EL BOSQUE

«Puedes vivir como si nada fuera un milagro y puedes vivir como si todo fuera un milagro».
Albert Einstein

El bosque, Natalia Gonchova, óleo sobre lienzo, 1913.

EL BOSQUE

 

—¡No acudas allí! ¡El bosque está maldito: el fuego lo arrasó y desde entonces ni un pequeño brote ha nacido!

—¡Cuidado! ¡Oh…, no te acerques, que la luz en el bosque duerme!

—Nada puede hacerse… ¡Está todo perdido!

—El bosque ardió en el verano y en la más absoluta pobreza hemos quedado.

—¡Por favor, no vayas donde el silencio a la muerte llama!

Estos eran los consejos que unos aldeanos harapientos daban a un hombre desconocido que, un día de invierno, apareció, como por arte de magia, en el lindero del bosque.

El hombre iba descalzo y vestía su cuerpo con un largo camisón de lino blanco.
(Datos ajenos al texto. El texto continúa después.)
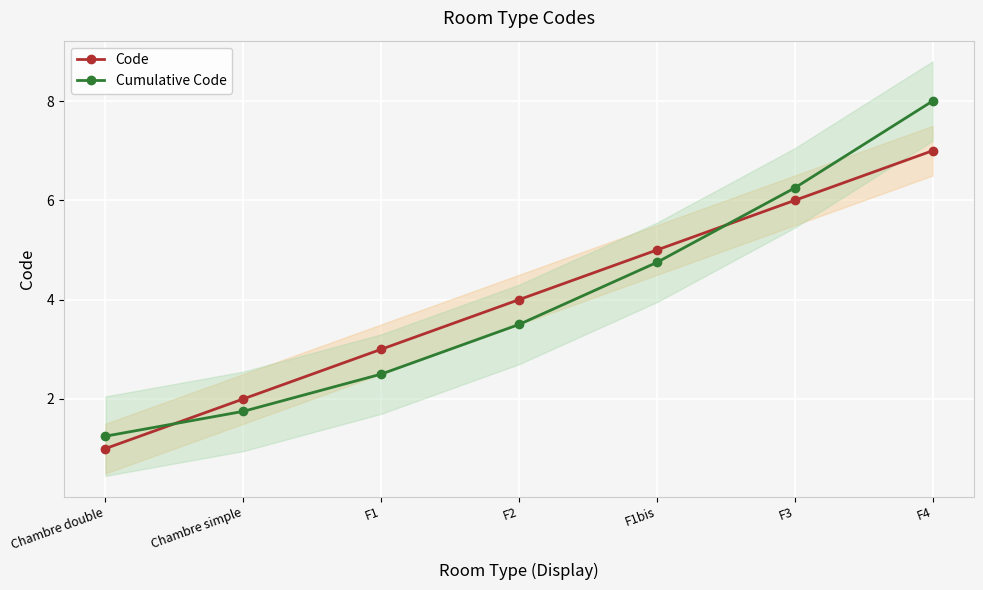

What is the difference between the second highest and minimum values in the Code series?

5.0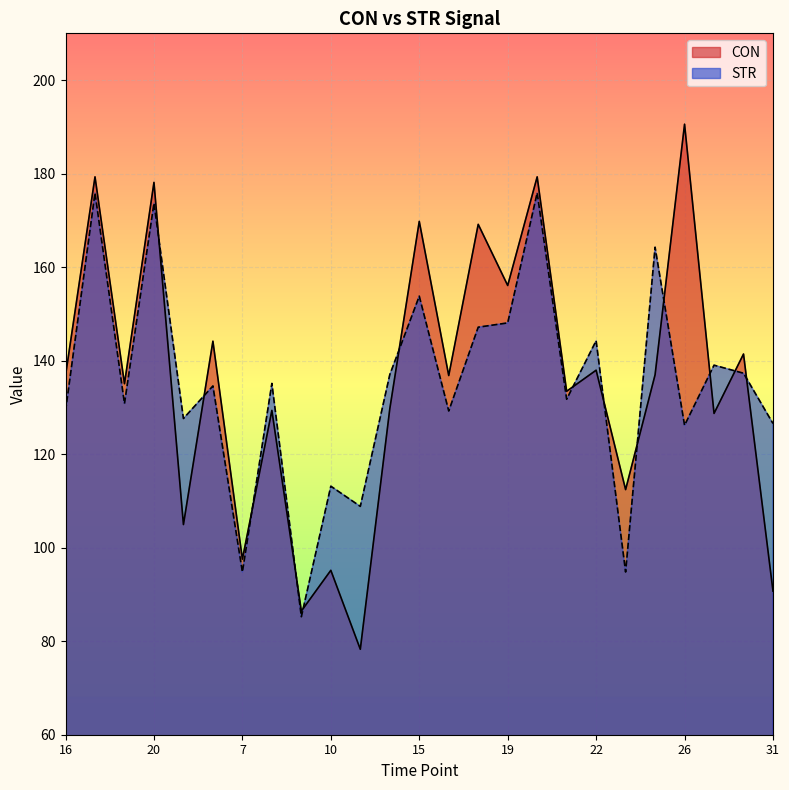

Is it true that CON equals 220.0 at 16?

False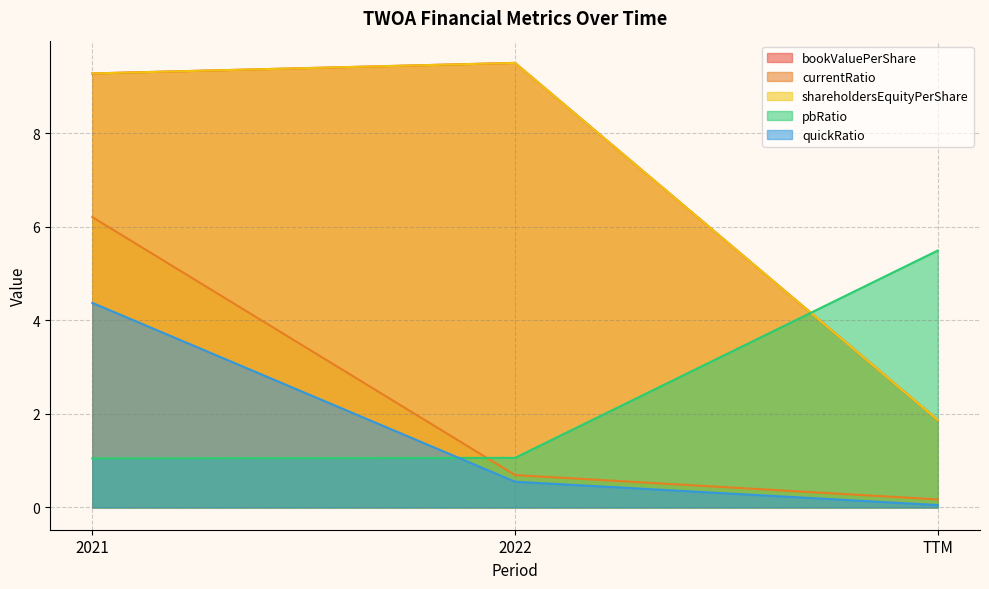

What is the difference between the highest and lowest values at 2022?

8.9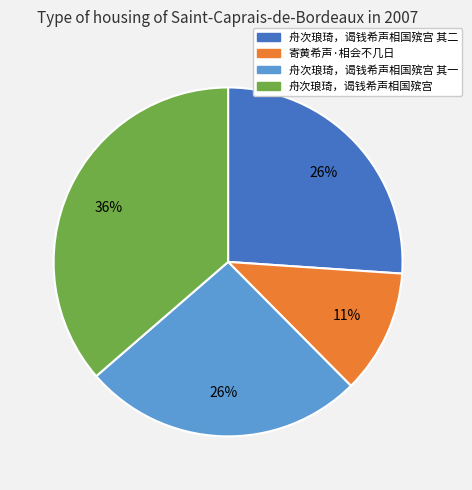

Count the number of slices in the pie.

4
Tenía una mirada intensa, grandes cejas pobladas y una nariz como el pico de un tucán. La boca, desde donde salía una voz segura, se protegía detrás de una espesa barba.

—Agradezco sus consejos —dijo, y, observando detenidamente al grupo, preguntó sobre las decisiones que habían tomado para salvar la arboleda.

La aparición de aquel ser, surgido desde la nada, inquietó a los aldeanos que lo rodeaban, que empezaron a hacerle preguntas, preguntas que el extraño respondía con una enigmática sonrisa. Cuando los lugareños se cansaron de interrogarlo, señalando el bosque calcinado, el extranjero comentó:

—Les he garantizado la existencia durante mucho tiempo; espero que, al menos, lo hayan llorado…

—¡¿Quién llora por un alcornoque?! ¡¿Quién por una liebre o un corzo, quién por un oso o un zorro?! —contestaron, a voces, los leñadores.

—Pero, ¿entonces…?

—Nosotros sólo lloramos por el trabajo perdido: ¡por la mala suerte que hemos tenido!

—¿Y qué han hecho contra la adversidad?

—Llevamos meses planeando cómo salir de aquí.

—¿Eso quiere decir que, desde que el bosque ardiera, sólo piensan en huir?

—¿Qué otra cosa puede hacerse con una arboleda mudada en un montón de cenizas?

—Veo que el fuego también quemó las voluntades —comentó el extranjero y, afligido, dirigió su andar a la tierra calcinada.

—¡No entres! ¡No podremos rescatarte! ¡Mira que está maldito! ¡Andarás a oscuras! ¡Te asfixiarás! —gritaron, acobardados, al ver que el hombre no les hacía caso.

Girando sobre sus pasos, el extraño los desafió:

—Tú, acércate y dime: ¿acaso el bosque no te alimentó? Tú, ven aquí y responde: ¿por qué, si del bosque desconfiabas, le confiaste tu vida y la de los tuyos? Entonces…, ¿a qué tanto quejarse?

Nadie contestó. El viajero comenzó a retirar con los pies descalzos los rastrojos y cuando llevaba andado un buen trecho, y el camino estaba marcado, exclamó:

—¡Bienaventurados sean los que consigan que el viento vuelva a mecer las ramas de las hayas! Aquel que decida seguirme… ¡recuperará la fe!